In May 2019, the indication for ruxolitinib was expanded in the US to include steroid-refractory acute graft-versus-host disease. The indication was further expanded in the US in September 2021, for the treatment of chronic graft-versus-host disease (cGVHD) after failure of one or two lines of systemic therapy in people 12 years of age and older.

In September 2021, ruxolitinib cream (sold under the brand name Opzelura) was approved for medical use in the United States for the treatment of mild to moderate atopic dermatitis (AD). It is the first topical Janus kinase inhibitor approved in the United States.

In July 2022, ruxolitinib cream (sold under the brand name Opzelura) was approved for medical use in the United States for the treatment of vitiligo.

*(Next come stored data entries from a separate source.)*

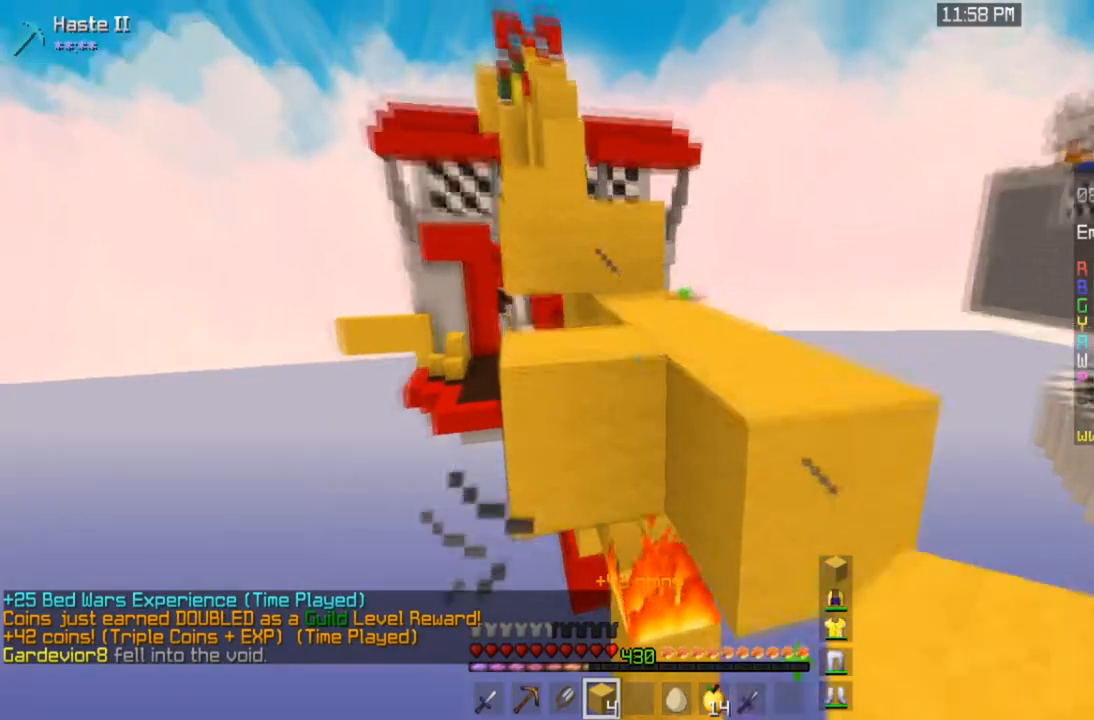
{"keys": ["w"], "mouse": [], "events": [[301, "space", "up"]]}
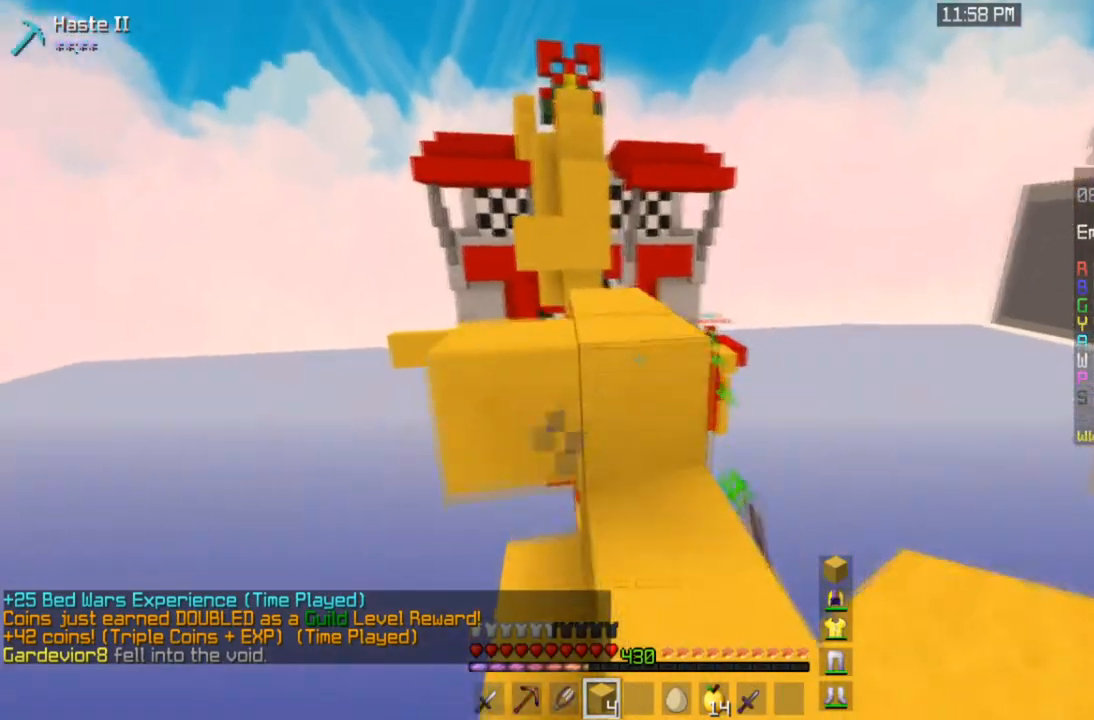
{"keys": ["a", "w"], "mouse": [], "events": [[66, "space", "down"], [333, "a", "down"], [367, "space", "up"]]}
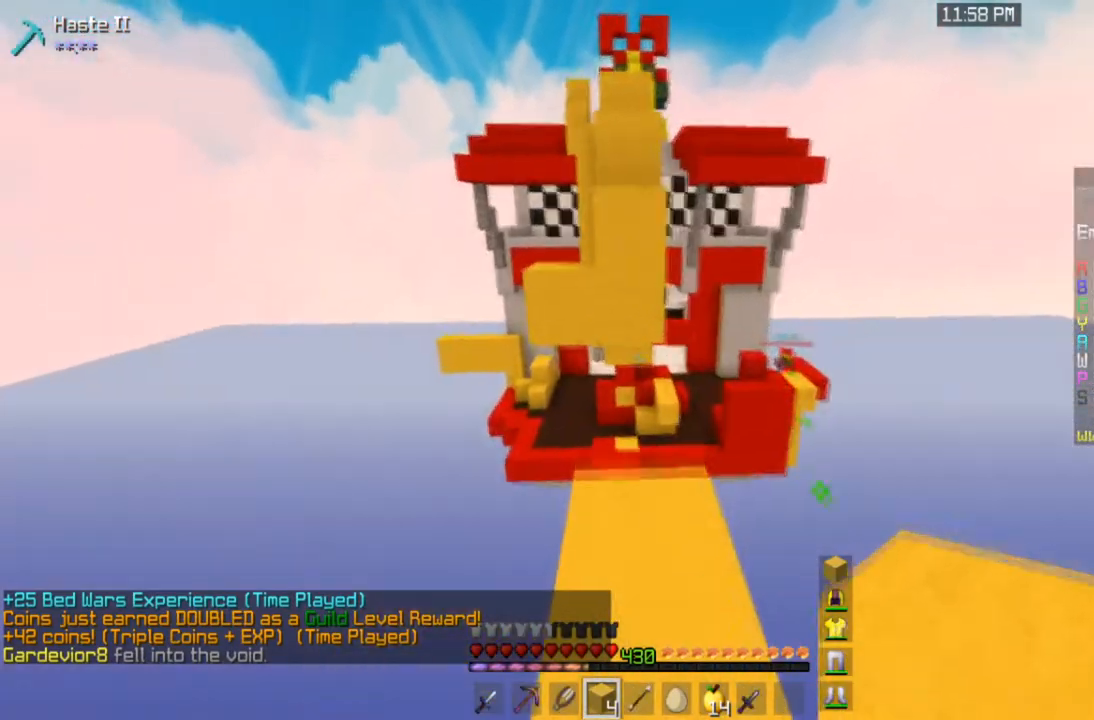
{"keys": ["a", "space", "w"], "mouse": [], "events": [[67, "a", "up"], [334, "mouse_right", "down"], [434, "space", "down"], [467, "a", "down"], [501, "mouse_right", "up"]]}
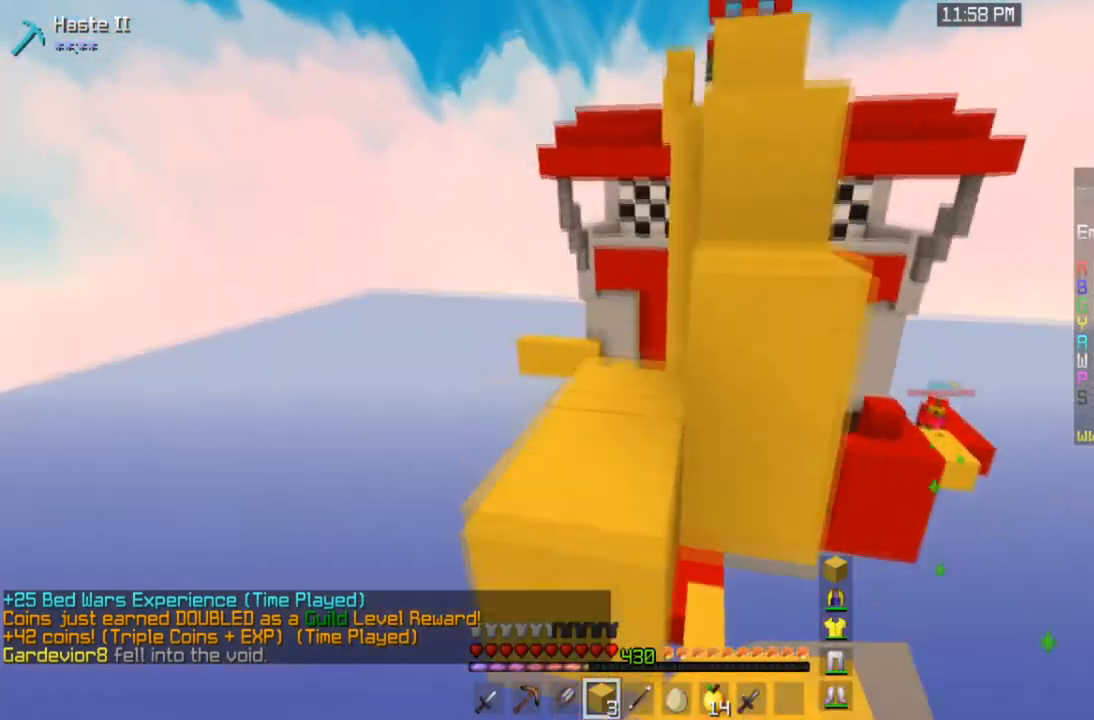
{"keys": ["w"], "mouse": [], "events": [[133, "space", "up"], [333, "a", "up"]]}
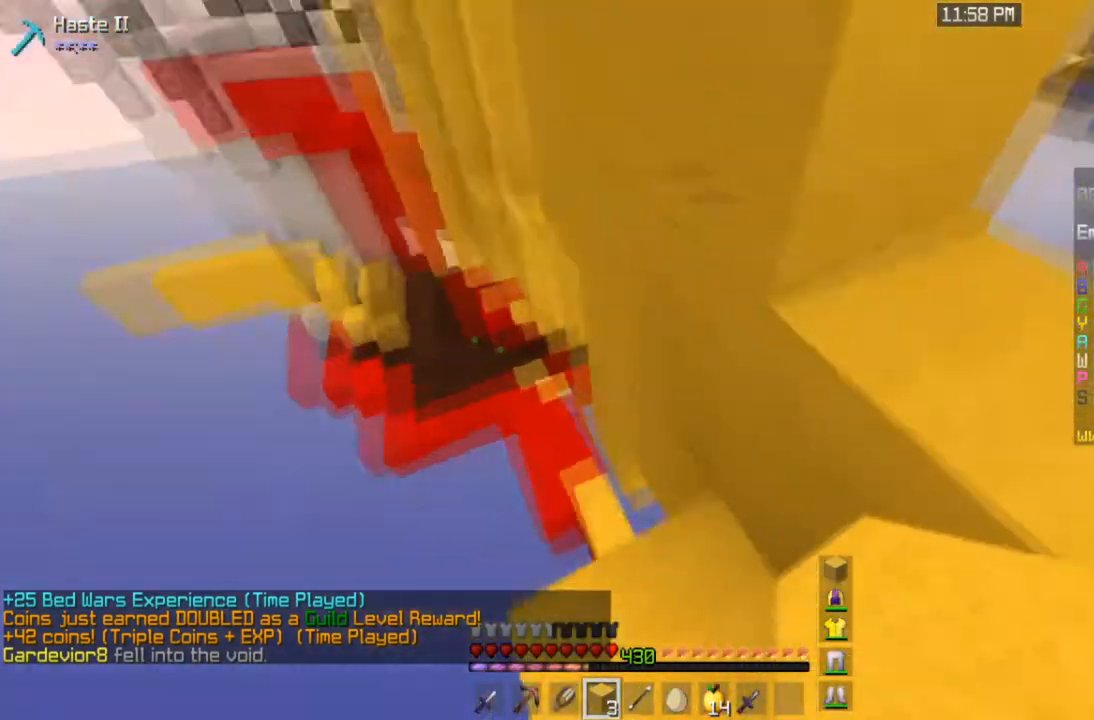
{"keys": ["a"], "mouse": [], "events": [[67, "w", "up"], [234, "d", "down"], [434, "d", "up"], [467, "a", "down"]]}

On 23 February 2023, the Committee for Medicinal Products for Human Use (CHMP) of the European Medicines Agency (EMA) adopted a positive opinion, recommending the granting of a marketing authorization for the medicinal product Opzelura, intended for the treatment of non-segmental vitiligo. The applicant for this medicinal product is Incyte Biosciences Distribution B.V.

==Research==
It is being investigated for plaque psoriasis, alopecia areata, relapsed diffuse large B-cell lymphoma, peripheral T-cell lymphoma., and large granular lymphocyte leukemia.

In February 2016, a phase III trial for pancreatic cancer was terminated due to insufficient efficacy.

Eight weeks-treatment with ruxolitinib blunted senescent cell-mediated inhibition of adipogenesis and increased insulin sensitivity in 22-month-old mice.

As of September 2019, a clinical trial is in progress to evaluate "Treatment Free Remission After Combination Therapy With Ruxolitinib Plus Tyrosine Kinase Inhibitors".

Opportunistic and acquired viral infection (such as herpes zoster, LCMV and HSV1) is a risk that requires pausing JAK inhibitors treatment, treating the infection, research in cell based assays this effect was counteracted by host-directed antiviral, NMT-inhibitors such DDD85646, the analogue of IMP-1088.